Note also that working with float numbers is tricky in many ways:

julia> inner_product_correct(a, b)==dot(a,b)
false

julia> inner_product_correct(a, b) ≈ dot(a,b)
true 

Finally, in Julia deciding whether to use vectorization or write the loop yourself is up two you - there is no performance penalty (as long as you write type stable code and use @simd and @inbounds where required). However in your codes you were not testing vectorization but you were comparing calling BLAS to writing the loop yourself.

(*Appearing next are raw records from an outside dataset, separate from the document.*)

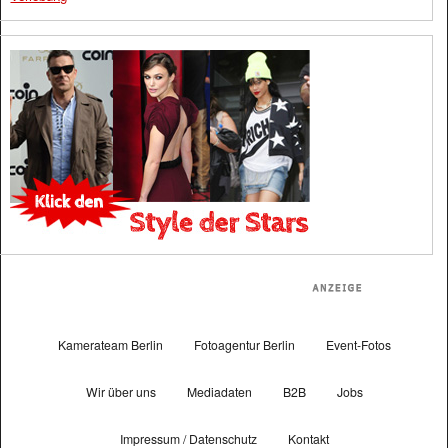
Kamerateam Berlin
Fotoagentur Berlin
Event-Fotos
Wir über uns
Mediadaten
B2B
Jobs
Impressum / Datenschutz
Kontakt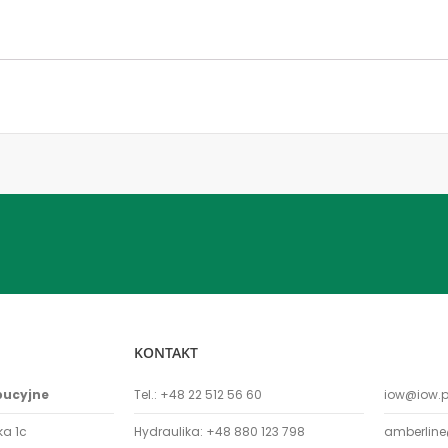
KONTAKT
bucyjne
Tel.:
+48 22 512 56 60
iow@iow.p
ka 1c
Hydraulika:
+48 880 123 798
amberline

Here is the must-read to understand what is going on https://docs.julialang.org/en/v1/manual/performance-tips/

3
votes

Let me add my practical experience as a comment (too long for a standard comment):

does Julia need (or sometimes need) vectorization to speed up computation?

Julia does not need vectorization as Python (see the answer by Przemysław), but in practice if you have a well written vectorized function (like dot) then use it as, while possible, it might be sometimes tricky to write as performant function yourself (people have probably spent days on optimizing dot, especially to optimally use multiple threads).

If it does, then when to use vectorization and which is the better way to use (consider dot and '*)?

When you use vectorized code then it all depends on implementation of the function you want to use. In this case dot(a, b) and a' * b are exactly the same as when you write @edit a' * b gives you in this case:

*(u::AdjointAbsVec{<:Number}, v::AbstractVector{<:Number}) = dot(u.parent, v)

and you see it is the same.

If it does not, then what is the difference between Julia and Python in terms of the mechanism of vectorized and non-vectorized codes?

Julia is a compiled language, while Python is an interpreted language. In some cases Python interpreter can provide fast execution speed, but in other cases it currently is not able to do it (but it does not mean that in the future it will not improve). In particular vectorized functions (like dot in your question) are most likely written in some compiled language, so Julia and Python will not differ much in typical cases as they just call this compiled function. However, when you use loops (non-vectorized code) then currently Python will be slower than Julia.